> _Data to examine_:
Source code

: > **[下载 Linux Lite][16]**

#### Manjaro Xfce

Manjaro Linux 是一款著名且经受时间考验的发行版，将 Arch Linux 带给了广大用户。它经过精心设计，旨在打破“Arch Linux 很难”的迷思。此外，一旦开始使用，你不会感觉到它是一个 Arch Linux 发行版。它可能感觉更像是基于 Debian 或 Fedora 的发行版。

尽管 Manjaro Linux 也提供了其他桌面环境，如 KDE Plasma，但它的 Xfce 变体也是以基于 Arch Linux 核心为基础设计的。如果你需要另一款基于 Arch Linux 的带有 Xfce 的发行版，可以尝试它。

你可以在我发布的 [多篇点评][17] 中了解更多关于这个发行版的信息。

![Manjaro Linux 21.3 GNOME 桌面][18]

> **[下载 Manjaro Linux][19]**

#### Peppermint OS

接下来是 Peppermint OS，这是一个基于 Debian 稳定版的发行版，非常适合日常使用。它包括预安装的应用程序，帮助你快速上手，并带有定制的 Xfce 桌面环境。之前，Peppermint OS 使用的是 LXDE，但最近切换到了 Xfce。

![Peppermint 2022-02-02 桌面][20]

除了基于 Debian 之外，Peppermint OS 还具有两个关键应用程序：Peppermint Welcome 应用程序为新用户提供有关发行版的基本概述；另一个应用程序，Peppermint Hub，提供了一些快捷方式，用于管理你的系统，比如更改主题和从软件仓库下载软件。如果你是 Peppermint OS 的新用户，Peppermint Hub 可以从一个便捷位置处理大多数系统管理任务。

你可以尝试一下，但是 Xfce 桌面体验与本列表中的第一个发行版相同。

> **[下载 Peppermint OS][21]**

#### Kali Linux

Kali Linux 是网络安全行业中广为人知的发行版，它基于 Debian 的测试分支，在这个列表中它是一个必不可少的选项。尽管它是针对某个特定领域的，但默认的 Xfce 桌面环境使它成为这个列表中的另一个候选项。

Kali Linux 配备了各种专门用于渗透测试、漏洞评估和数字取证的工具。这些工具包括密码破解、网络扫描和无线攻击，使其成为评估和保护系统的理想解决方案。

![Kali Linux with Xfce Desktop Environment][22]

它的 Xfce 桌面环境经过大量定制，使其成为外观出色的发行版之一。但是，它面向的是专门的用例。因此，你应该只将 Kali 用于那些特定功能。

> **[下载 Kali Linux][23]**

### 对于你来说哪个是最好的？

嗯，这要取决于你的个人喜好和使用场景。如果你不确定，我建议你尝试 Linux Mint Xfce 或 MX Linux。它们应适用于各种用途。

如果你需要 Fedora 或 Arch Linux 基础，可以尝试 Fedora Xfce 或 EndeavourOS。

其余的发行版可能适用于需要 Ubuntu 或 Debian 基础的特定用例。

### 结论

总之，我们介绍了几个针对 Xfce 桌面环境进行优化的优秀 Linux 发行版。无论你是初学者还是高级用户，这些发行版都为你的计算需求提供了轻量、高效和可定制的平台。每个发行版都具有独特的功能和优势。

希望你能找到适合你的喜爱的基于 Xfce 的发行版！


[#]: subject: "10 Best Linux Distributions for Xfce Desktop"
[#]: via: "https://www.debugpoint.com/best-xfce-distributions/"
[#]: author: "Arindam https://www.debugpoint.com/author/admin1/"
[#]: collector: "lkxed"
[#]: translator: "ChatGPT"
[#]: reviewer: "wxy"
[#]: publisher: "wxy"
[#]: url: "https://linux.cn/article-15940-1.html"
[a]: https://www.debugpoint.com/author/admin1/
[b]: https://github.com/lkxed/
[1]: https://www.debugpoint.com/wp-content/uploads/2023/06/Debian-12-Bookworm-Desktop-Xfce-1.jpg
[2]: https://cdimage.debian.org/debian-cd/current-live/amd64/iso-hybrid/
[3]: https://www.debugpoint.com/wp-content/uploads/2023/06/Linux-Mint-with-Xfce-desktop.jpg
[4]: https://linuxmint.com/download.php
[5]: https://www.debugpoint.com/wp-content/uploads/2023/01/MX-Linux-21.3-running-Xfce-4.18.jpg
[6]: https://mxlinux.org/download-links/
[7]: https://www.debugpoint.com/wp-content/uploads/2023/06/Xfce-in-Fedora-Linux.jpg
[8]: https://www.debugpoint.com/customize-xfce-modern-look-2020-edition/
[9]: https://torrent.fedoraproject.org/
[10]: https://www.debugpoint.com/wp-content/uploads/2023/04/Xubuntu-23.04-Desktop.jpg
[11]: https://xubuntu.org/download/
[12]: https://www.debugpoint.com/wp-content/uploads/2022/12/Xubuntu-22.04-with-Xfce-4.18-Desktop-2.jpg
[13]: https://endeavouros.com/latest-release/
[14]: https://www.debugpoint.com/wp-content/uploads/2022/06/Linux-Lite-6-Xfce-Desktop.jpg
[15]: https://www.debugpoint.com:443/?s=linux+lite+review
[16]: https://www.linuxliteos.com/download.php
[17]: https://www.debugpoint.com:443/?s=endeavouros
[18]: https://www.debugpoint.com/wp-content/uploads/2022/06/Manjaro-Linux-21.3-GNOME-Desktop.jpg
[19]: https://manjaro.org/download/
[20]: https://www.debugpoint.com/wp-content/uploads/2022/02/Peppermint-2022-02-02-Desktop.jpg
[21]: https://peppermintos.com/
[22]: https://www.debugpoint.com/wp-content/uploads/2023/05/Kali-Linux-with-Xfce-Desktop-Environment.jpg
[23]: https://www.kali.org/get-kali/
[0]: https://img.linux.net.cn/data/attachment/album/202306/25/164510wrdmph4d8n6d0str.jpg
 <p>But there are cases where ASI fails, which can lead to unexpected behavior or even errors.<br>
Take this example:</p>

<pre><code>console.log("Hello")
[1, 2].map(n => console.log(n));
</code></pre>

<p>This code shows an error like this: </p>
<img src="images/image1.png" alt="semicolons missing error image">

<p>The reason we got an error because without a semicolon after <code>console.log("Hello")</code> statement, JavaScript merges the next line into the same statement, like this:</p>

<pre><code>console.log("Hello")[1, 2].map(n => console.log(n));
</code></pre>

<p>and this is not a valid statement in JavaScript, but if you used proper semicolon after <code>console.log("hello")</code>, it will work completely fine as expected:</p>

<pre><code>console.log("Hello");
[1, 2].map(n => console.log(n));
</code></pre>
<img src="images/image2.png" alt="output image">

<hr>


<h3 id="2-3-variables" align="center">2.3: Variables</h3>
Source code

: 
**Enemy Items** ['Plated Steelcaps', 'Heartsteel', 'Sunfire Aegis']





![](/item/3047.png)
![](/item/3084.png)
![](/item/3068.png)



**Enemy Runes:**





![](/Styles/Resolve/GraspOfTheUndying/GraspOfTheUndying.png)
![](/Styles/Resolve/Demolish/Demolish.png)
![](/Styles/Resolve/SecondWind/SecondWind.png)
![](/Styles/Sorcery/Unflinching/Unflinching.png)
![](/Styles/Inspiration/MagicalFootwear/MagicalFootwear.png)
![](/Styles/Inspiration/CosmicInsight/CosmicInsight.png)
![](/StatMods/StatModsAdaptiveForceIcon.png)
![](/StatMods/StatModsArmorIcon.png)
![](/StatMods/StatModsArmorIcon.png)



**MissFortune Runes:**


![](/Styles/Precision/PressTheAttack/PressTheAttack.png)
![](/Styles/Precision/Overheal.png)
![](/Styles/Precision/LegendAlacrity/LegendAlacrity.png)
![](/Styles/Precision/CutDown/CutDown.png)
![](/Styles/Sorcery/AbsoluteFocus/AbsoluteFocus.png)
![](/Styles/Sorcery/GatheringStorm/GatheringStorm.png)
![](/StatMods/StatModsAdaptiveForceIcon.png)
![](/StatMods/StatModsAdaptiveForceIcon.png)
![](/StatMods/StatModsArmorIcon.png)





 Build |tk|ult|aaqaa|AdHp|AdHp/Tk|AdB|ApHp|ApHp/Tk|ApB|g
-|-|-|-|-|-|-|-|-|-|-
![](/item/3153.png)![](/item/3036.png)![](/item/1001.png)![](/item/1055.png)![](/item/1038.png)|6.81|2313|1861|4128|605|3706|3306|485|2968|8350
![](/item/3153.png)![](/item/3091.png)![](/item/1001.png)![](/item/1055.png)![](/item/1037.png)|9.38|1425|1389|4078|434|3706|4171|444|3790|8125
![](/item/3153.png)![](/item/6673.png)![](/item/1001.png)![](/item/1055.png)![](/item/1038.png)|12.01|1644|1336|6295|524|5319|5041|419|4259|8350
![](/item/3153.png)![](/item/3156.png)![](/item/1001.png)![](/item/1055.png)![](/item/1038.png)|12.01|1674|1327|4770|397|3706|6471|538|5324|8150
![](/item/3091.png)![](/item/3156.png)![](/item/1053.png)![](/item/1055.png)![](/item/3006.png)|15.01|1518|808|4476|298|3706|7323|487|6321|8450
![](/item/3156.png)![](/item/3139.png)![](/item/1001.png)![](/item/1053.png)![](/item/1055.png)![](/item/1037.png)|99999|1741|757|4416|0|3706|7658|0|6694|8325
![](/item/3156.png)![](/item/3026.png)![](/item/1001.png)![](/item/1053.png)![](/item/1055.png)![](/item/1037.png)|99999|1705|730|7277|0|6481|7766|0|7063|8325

> _Prompt_: Within the listing above, how many lines contain "Arch"? Please respond with the number and nothing else.

> _Written solution_: 3